- [Supplied passage]
Core Infra and the Ingest Pipeline

Just after finalizing the event schema, the ingest pipeline felt like the obvious next step. It's the core of the platform - get this wrong, and nothing else matters. Plus, having a working pipeline means I can actually test events end-to-end instead of staring at JSON schemas all day.

So I did what any reasonable person does: spent a week going down rabbit holes, comparing options, and agonizing over decisions that probably don't matter as much as I think they do.

Here's what I landed on, and why.

Why We Chose ClickHouse for Analytics Storage

For the events database, there was no real alternative. ClickHouse.

If you're building anything that involves analytics at scale - high-cardinality queries, time-series data, aggregations over billions of rows - ClickHouse is in a league of its own. The numbers don't lie:

Columnar storage means queries only read the columns they need
Parallel processing across cores makes aggregations stupid fast
Compression ratios of 10-20x are common (my test data hit 14x)
Real-time inserts with eventual consistency that actually works

I briefly looked at alternatives. TimescaleDB is great for time-series but struggles with high cardinality. BigQuery is powerful but the cost model is terrifying for unpredictable query patterns. Druid is... Druid (sorry, Druid fans).

The real decision was ClickHouse Cloud vs. self-hosted ClickHouse.

I went self-hosted. This deserves its own blog post (coming soon), but the short version: I wanted full control over the cluster topology, the ability to tune settings without support tickets, and honestly - I wanted to learn it properly. Managing a ClickHouse cluster is a rite of passage for anyone building analytics infrastructure.

Fair warning: it's a whole thing. ZooKeeper (or ClickHouse Keeper), replication, sharding, backups. But once it's running, it's beautiful.

Comparing Event Ingestion Options: DIY vs AWS vs Cloudflare

With the database sorted, I needed to figure out how events get from the SDK to ClickHouse. I had three realistic options:

Option 1: Build It Yourself (Traditional Infrastructure)

- [Entries provided]

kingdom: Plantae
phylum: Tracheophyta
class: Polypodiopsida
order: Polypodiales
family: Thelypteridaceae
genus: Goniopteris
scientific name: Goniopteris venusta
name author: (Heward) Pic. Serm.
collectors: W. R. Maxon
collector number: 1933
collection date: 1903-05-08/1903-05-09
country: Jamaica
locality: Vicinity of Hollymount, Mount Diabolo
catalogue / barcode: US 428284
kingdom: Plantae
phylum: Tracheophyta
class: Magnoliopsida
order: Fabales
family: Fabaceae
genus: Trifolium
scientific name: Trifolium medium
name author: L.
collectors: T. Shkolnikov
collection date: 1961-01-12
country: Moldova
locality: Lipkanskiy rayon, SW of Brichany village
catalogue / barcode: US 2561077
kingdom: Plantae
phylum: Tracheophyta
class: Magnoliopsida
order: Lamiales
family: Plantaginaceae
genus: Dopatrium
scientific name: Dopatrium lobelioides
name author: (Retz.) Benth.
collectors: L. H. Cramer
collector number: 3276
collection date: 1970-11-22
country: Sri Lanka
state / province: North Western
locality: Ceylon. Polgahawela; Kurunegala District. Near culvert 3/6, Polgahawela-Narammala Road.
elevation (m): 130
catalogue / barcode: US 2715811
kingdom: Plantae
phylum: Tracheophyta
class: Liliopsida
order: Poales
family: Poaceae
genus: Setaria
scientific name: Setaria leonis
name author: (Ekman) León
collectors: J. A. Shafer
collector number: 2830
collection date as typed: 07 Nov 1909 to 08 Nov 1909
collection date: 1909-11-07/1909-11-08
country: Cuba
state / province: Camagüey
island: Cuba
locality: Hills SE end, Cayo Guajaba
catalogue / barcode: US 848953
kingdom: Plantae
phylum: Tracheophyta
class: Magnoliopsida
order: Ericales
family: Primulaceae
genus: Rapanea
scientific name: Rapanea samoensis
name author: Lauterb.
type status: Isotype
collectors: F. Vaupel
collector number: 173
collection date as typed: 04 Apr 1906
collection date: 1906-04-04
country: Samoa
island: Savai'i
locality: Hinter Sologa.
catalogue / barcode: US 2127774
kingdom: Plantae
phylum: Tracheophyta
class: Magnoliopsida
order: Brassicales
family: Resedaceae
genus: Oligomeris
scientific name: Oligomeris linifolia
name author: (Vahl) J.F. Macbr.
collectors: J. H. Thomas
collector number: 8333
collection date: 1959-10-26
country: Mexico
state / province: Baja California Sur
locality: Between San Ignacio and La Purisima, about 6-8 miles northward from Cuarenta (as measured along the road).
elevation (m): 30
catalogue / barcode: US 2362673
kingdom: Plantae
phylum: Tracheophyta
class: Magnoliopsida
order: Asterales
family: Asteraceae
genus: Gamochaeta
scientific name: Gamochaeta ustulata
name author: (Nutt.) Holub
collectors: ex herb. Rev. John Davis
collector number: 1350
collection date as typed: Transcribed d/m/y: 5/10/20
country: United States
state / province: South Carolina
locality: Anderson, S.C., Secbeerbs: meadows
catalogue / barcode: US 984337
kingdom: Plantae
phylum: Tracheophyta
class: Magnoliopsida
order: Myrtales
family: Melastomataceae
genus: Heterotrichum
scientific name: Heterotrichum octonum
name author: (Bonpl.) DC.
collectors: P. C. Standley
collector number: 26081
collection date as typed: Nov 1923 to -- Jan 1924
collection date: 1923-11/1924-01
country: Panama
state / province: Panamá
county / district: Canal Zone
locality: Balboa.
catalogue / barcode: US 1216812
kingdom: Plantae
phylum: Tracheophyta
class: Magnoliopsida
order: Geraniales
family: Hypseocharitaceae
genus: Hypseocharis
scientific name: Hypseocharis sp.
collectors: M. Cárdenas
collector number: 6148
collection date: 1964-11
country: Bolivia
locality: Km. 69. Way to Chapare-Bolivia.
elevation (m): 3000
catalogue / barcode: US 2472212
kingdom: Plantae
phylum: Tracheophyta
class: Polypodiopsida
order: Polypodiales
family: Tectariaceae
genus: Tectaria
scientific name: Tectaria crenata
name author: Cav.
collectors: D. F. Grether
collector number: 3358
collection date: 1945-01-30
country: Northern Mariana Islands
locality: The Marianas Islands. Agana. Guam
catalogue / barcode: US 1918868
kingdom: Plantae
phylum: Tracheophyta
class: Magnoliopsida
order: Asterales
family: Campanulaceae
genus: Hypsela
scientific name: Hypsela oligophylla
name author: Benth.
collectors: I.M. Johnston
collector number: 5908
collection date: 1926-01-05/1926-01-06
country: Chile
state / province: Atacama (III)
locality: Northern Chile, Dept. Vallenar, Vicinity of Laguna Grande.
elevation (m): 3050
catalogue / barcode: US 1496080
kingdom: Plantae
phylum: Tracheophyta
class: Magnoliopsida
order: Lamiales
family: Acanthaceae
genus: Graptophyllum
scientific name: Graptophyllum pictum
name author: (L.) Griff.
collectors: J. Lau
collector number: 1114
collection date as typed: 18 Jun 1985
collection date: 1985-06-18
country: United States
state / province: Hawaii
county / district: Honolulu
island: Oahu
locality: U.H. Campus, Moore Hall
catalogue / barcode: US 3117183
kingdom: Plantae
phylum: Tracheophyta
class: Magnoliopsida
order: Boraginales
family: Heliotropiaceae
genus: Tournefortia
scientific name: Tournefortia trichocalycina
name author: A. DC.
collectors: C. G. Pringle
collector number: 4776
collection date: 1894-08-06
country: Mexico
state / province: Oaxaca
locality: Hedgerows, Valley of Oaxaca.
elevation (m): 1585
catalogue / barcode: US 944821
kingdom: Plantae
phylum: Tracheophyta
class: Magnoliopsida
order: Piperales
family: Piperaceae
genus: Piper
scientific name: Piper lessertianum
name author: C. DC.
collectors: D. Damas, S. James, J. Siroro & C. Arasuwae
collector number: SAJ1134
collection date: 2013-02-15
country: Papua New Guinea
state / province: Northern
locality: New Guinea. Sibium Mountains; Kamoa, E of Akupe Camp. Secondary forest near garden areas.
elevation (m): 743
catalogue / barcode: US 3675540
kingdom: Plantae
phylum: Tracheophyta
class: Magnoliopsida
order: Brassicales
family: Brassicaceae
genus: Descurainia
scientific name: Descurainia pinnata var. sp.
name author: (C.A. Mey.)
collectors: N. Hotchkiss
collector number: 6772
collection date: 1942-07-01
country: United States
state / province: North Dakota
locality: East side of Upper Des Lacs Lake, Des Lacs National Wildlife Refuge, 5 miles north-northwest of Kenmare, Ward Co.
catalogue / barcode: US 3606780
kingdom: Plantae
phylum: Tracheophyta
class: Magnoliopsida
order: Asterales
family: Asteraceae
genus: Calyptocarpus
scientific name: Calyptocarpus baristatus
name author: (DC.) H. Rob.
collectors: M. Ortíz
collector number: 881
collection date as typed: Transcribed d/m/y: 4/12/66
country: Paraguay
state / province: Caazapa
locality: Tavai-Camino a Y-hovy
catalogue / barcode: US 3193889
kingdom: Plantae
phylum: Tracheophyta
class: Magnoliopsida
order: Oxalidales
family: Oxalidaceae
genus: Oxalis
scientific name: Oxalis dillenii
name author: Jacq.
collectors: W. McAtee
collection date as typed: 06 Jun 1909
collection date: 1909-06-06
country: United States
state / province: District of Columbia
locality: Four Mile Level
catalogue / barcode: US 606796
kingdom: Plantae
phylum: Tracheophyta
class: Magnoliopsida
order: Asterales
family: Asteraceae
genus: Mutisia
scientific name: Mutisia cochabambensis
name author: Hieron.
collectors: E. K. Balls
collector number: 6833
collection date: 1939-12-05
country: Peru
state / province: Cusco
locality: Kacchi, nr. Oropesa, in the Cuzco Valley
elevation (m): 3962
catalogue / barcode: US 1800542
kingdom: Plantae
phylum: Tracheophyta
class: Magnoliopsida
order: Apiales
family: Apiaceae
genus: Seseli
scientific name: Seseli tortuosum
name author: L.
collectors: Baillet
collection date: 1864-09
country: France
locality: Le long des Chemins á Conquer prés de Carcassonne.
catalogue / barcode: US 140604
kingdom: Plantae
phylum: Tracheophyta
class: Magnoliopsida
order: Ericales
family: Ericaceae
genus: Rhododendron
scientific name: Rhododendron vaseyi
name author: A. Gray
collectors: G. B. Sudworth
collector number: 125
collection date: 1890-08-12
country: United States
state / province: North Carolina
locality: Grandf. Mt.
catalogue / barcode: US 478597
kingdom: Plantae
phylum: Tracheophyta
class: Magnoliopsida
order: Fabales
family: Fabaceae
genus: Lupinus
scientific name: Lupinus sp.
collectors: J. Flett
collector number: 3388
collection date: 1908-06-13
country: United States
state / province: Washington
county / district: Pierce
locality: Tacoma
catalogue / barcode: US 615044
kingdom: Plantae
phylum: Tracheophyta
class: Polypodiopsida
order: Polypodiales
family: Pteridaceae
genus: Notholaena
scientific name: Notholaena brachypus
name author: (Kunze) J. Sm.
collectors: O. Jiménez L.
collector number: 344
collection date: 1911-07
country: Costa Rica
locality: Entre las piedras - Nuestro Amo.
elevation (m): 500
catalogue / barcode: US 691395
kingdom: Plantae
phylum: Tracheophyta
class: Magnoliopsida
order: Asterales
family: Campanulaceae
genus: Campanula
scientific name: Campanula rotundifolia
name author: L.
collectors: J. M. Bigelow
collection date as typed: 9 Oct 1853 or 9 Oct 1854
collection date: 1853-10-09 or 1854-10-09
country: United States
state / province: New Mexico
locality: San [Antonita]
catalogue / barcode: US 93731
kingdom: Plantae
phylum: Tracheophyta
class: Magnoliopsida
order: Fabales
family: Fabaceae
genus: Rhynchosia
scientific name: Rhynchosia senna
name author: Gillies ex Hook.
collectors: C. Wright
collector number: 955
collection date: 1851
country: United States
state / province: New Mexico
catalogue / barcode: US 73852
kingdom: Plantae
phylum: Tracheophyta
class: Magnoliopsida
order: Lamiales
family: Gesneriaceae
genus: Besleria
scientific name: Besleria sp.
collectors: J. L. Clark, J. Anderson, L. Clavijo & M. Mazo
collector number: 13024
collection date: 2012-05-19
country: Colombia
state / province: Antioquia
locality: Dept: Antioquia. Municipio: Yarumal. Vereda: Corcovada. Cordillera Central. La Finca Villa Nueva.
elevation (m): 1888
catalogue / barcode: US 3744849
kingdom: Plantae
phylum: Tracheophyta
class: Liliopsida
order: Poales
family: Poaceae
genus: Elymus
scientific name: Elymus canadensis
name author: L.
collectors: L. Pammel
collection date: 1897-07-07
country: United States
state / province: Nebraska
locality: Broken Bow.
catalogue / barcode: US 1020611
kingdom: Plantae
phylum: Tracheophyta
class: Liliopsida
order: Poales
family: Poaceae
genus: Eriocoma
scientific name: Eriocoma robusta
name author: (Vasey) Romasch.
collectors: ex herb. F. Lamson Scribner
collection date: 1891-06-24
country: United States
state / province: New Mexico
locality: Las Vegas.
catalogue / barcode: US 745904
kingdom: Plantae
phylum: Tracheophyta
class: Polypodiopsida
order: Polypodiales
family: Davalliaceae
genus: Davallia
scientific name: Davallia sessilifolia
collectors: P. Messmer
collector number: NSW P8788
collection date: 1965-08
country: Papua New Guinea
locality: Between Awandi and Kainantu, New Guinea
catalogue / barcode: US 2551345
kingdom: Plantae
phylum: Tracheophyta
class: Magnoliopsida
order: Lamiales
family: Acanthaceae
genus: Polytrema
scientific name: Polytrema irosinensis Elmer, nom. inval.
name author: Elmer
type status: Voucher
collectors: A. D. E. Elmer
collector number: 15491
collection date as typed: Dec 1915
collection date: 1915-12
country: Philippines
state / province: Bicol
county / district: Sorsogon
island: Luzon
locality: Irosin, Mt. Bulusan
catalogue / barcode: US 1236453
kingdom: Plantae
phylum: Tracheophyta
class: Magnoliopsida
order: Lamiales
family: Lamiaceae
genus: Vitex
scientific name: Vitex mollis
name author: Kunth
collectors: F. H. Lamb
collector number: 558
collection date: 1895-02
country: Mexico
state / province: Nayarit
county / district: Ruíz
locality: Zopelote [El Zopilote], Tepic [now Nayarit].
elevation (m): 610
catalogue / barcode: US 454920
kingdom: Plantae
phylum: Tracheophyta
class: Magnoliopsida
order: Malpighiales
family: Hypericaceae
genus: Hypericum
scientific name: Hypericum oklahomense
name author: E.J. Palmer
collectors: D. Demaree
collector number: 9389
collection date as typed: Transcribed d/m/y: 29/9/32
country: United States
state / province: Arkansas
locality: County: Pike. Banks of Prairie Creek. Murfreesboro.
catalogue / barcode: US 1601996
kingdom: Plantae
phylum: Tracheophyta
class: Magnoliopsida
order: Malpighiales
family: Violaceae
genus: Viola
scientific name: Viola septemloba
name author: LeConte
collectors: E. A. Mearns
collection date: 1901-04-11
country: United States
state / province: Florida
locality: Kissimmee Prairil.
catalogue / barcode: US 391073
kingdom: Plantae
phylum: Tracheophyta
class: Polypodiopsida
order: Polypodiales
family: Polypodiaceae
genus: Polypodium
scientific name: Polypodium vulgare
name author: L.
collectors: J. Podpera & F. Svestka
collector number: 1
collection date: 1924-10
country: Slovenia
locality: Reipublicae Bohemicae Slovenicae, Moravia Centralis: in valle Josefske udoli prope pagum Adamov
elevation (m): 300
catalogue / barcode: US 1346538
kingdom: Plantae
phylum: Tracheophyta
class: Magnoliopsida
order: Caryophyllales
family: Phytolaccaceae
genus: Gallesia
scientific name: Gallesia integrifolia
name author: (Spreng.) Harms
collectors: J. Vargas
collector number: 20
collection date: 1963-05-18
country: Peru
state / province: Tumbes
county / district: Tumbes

- [What this task involves] Continue the blog post on building the ingest pipeline from the point it stops. The listing plays no part here.

- [In response]
The DIY approach: spin up some servers, write an HTTP service, manage a queue, handle scaling yourself.

Pros:

Full control over everything
No vendor lock-in
Can optimize for specific use cases

Cons:

I have to manage servers
I have to handle scaling
I have to wake up at 3am when things break

For a solo founder trying to ship fast, this felt like signing up for ops work I didn't want.

Option 2: AWS Lambda + API Gateway (The "Safe" Choice)

The enterprise-approved stack: API Gateway → Lambda → S3/Kinesis → Lambda → ClickHouse.

Let me break down what this actually costs for a high-volume event ingestion use case. Assume 100 million events/month (not crazy for a product capturing behavioral signals):

Service	Usage	Cost
API Gateway	100M requests × $3.50/million	~$350
Lambda (Ingest)	100M invocations × 128MB × 50ms	~$25
S3	50GB storage + operations	~$5
SQS	100M messages × $0.40/million	~$40
Lambda (Insert)	10M invocations (batched)	~$10
Data Transfer	~100GB egress to ClickHouse	~$10
Total		~$440/mo

And that's before you factor in:

CloudWatch Logs (can easily add $100+/mo at this scale)
API Gateway's per-request pricing gets brutal at scale
Cold starts adding latency to your ingest path
The cognitive overhead of managing IAM roles, VPCs, security groups...

AWS is phenomenal infrastructure. But for high-volume, latency-sensitive HTTP ingestion? The pricing model works against you.

Option 3: Cloudflare Workers + R2 + Queues

Here's the same 100M events/month on Cloudflare:

Service	Usage	Cost
Workers (Paid Plan)	Base	$5
Workers Requests	100M (10M free)	$27
Workers CPU Time	~500M ms (30M free)	~$10
R2 Storage	50GB × $0.015/GB (10GB free)	~$0.60
R2 Operations	Class A + B	~$5
Queues	~6M operations (1M free)	~$2
KV	Auth/rate limit lookups	~$1
Total		~$51/mo

That's significantly less operational overhead for the same workload. But the real wins are elsewhere.

Why Cloudflare Workers Beat AWS Lambda for Event Ingestion

1. Zero Cold Starts with V8 Isolates

Cloudflare Workers use V8 isolates, not containers. There's no cold start. Ever. Your first request of the day is as fast as your millionth.

For an analytics ingest endpoint, this matters. I don't want p99 latency spikes because Lambda decided to spin up a new container.

2. Global Edge Network by Default

Workers run on Cloudflare's edge network - 330+ data centers worldwide. When someone in Tokyo sends an event, it hits a server in Tokyo. Not us-east-1.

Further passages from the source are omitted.